**ASSIGNMENT:**
Would you find each line in the entries below with the string "worn" and copy it?

[Data excerpts]
<<<<

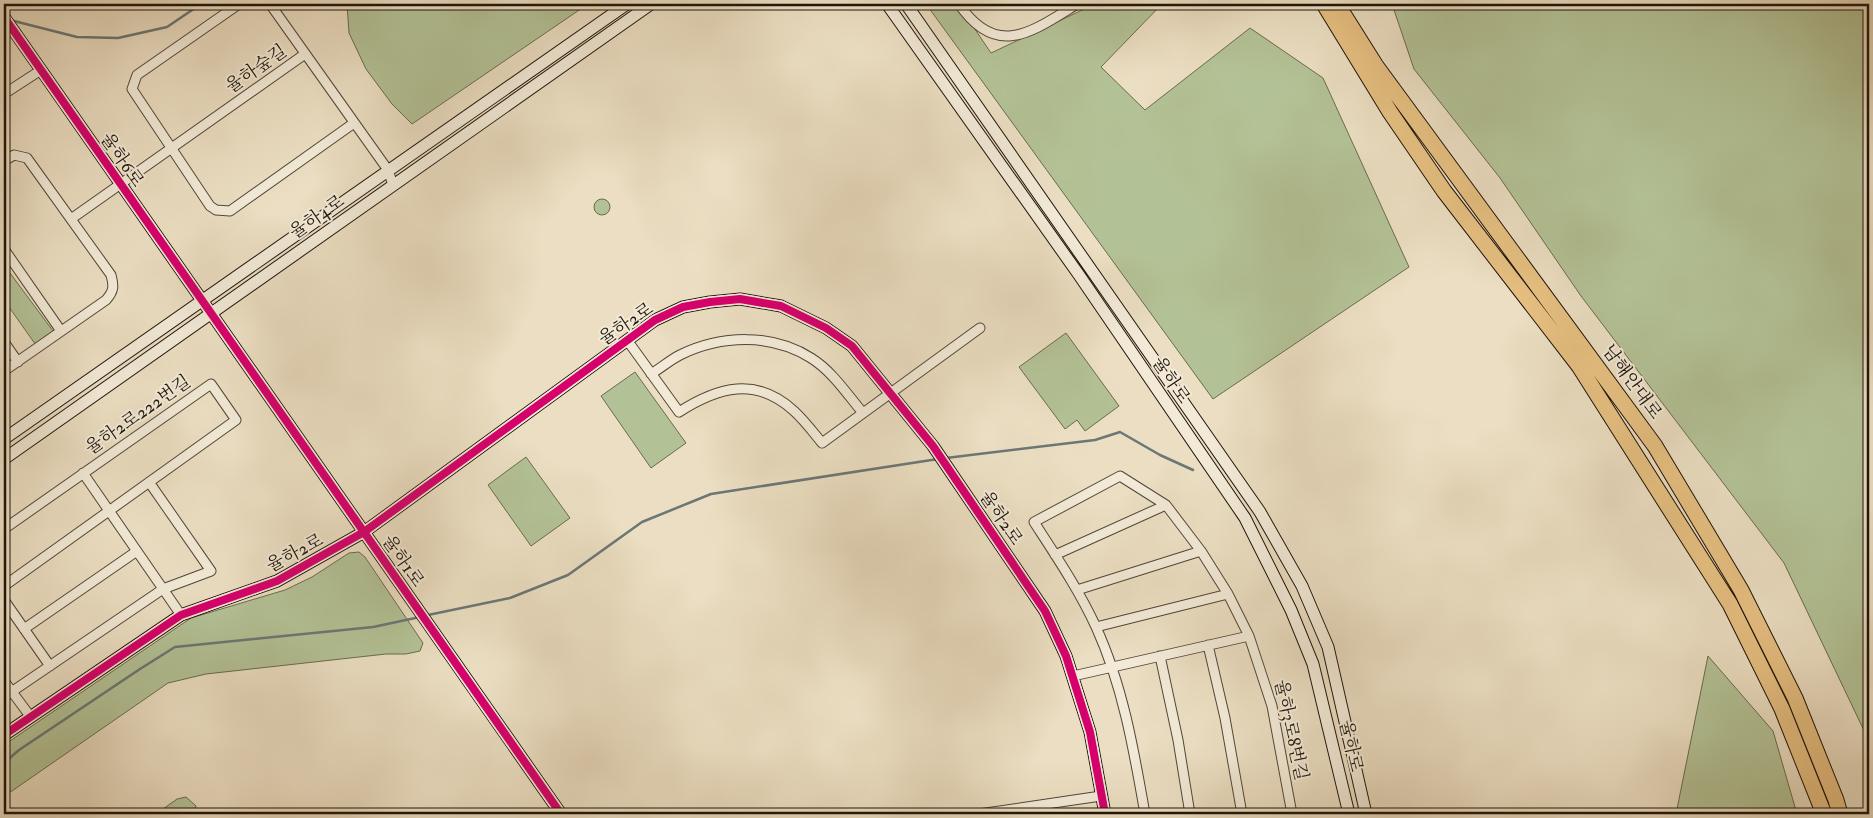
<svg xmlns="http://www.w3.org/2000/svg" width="1873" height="818" viewBox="0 0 1873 818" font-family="'IM FELL Double Pica','Noto Serif KR',serif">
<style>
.green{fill:#b3c296;stroke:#696b50}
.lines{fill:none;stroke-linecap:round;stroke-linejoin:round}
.stream{stroke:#6b7776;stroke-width:2.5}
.street-casing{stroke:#524638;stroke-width:11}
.secondary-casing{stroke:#1f140a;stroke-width:13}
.highway-casing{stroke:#1f140a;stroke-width:17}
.street{stroke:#f2ead7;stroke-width:9}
.secondary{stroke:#f2ead7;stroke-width:11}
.highway{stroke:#e6bf81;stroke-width:15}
.cycleway-casing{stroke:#f2ead7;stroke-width:11}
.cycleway{stroke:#d6006c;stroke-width:8}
.labels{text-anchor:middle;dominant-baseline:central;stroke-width:4;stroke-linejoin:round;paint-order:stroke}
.street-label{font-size:18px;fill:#1f140a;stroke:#f2ead7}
</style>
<rect width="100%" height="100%" fill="#ebdec2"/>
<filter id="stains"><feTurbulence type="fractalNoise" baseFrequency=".004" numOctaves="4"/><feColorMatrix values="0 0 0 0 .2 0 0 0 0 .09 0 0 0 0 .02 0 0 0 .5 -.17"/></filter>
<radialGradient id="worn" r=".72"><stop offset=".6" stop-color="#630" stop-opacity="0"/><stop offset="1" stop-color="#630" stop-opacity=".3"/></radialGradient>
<!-- green -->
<path class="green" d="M347,4H588L412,124L392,104L366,69L349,33Z
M926,4H958L991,53L1095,4H1162L1101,67L1145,110L1250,28L1323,78L1409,267L1213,399Z
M1392,4H1869V741L1784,563L1581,296L1500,178L1414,69Z
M594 207a8 8 0 1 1 16 0a8 8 0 1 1-16 0Z
M4,265L56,335L38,348L4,300Z
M1066,333L1119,406L1085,431L1077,420L1065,429L1019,367Z
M635,372L686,443L651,468L601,396Z
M526,457L570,518L531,546L488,485Z
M359,552L365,557L423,643L420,651L406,654H386L206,674L168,683L9,793L7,814H4V745L191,618L285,590L312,577L349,553Z
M1708,656L1773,731L1797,814H1676Z
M186,797L196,806L194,814H156L177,799Z"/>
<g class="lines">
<!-- stream -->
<path class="stream" d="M10,20L77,37L118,38L167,27L201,4
M946,458L1095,440L1120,432L1160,455L1193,470
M428,615L510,598L568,575L642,522L711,494L938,459
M4,763L19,750L140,669L175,647L373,627L420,617"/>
<!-- street casing -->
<g class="street-casing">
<path id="street" d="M239,4L137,75L132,89L210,206L216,210L230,211L354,123
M270,4L388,170L393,185
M959,4C997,60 1033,31 1077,4
M4,94L41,70
M4,161L14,155L27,158L111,275C114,286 114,291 106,300L4,371
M71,219L305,54
M4,249L61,331
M627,340L679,412C718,387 756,376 794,411C804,420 813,432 822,443L980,328
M4,342L18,362
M651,374C661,368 670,360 680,355C721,335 772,333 811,358C832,371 847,394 863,413
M83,473L181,615
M4,529L211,384L236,420L4,586
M1055,555L1166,505
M1077,590L1201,551
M4,600L50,666
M1096,627L1228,594
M24,629L137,551
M1208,645L1225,718L1242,814
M1160,656L1178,740L1190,814
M1073,676L1249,636
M4,681L30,716
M4,697L163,589L211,571L149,482
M979,814L1101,796
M1145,814C1134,751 1123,686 1096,627C1079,590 1056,556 1034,522L1120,476L1166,505L1201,551L1228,594L1249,636L1272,706L1292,814"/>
</g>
<!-- secondary casing -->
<g class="secondary-casing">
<path id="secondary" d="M887,4L1079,275L1245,518L1291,610L1313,664L1349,814
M906,4L1260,512L1302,586L1328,647L1366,814
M4,17L561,814
M4,439L627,4
M4,459L651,4
M4,735L181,615L277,581L364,532L655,320L683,307L710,302L740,299L781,306L826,328L852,346L933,446L1045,611L1066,656L1090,732L1105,814"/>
</g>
<!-- highway casing -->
<g class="highway-casing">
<path id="highway" d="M1324,4L1390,112L1444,191L1579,366L1730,604L1782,709L1824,814
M1337,4L1376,66L1655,446L1741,590L1795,698L1836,800L1840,814"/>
</g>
<!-- street -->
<use href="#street" class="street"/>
<!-- secondary -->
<use href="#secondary" class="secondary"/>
<!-- highway -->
<use href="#highway" class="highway"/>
<!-- cycleway casing -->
<g class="cycleway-casing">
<path id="cycleway" d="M4,17L561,814
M4,735L181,615L277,581L364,532L655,320L683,307L710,302L740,299L781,306L826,328L852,346L933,446L1045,611L1066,656L1090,732L1105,814"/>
</g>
<!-- cycleway -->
<use href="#cycleway" class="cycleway"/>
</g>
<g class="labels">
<!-- street labels -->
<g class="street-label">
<text transform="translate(256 69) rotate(-35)">율하숲길</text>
<text transform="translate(122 160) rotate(55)">율하6로</text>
<text transform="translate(317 217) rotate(-35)">율하4로</text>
<text transform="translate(626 324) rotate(-34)">율하2로</text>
<text transform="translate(1171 380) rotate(56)">율하로</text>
<text transform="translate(1632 382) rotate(54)">남해안대로</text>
<text transform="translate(138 415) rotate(-35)">율하2로222번길</text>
<text transform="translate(1001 518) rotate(56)">율하2로</text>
<text transform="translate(295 553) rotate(-28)">율하2로</text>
<text transform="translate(403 561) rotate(55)">율하1로</text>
<text transform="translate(1291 730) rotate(78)">율하3로8번길</text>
<text transform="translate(1351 746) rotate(77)">율하로</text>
</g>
</g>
<!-- margin -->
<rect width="1873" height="818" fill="none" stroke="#ebdec2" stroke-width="20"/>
<rect x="5" y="5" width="1863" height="808" fill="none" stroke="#1f140a" stroke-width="2.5"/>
<rect x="10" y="10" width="1853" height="798" fill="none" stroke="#1f140a"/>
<rect width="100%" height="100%" filter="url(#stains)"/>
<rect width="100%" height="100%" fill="url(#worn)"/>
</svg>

>>>>

**RESPONSE TO THE TASK:**
<radialGradient id="worn" r=".72"><stop offset=".6" stop-color="#630" stop-opacity="0"/><stop offset="1" stop-color="#630" stop-opacity=".3"/></radialGradient>
<rect width="100%" height="100%" fill="url(#worn)"/>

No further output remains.